It didn't work very well (quickly enough) during the recent Hive pump to around 0.69. For those wanting to sell Hive for HBD (and hold the HBD) it was not feasible for several days.
If swapping Hive to HBD with purpose to arbitrage by sending HBD to Upbit, the sure it would be useful, but that's not the purpose of the HBD Stabiliser.
What you're seeing is the effect of an immature and small market. The stabilizer along with the natural incentives of the blockchain ensure that HBD will return to peg "soon" after these sorts of disruptions. In a more mature market there would be more traders competing to take advantage of the opportunity for a few percent return over a few days (realistically you shouldn't make more than a small fraction of a percent in a few days on a low risk trade), and this would keep these deviations small and short.

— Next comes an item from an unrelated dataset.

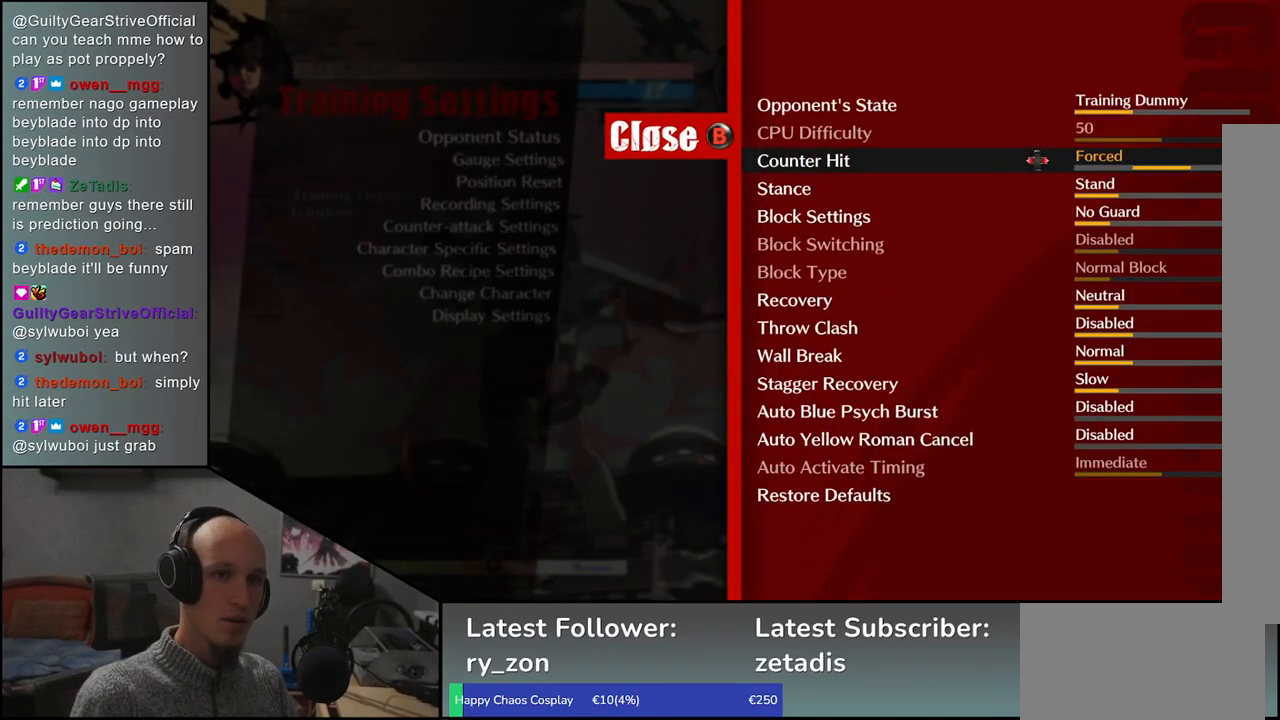
{"buttons": [], "left_stick": "center", "events": [[67, "left_stick", "center"], [250, "SQUARE", "down"], [333, "SQUARE", "up"]]}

Fortunately the stabilizer has a dual purpose. It pushes the price back toward the peg but it also generates profit from DHF and in the course of doing so produces net buying pressure for HIVE. The more and bigger the deviations, the bigger the profit. So Hive stakeholders benefit either way.
If the stabilizer had more funding would it be able to return to peg more quickly?
Probably, but trade offs:
Thanks for your replies.
Re. 3. Is the account multi-sig? And is that the only risk of it being hacked - by getting hold of the keys somehow?
There is a server running the bot code that needs constant access to the account to perform the trades and transfers so one way or another the keys have to be online.
I have to agree with @smooth here.
Market is a futures market for hive price feed in 3.5 days. What you advocate for is a "money losing" automation.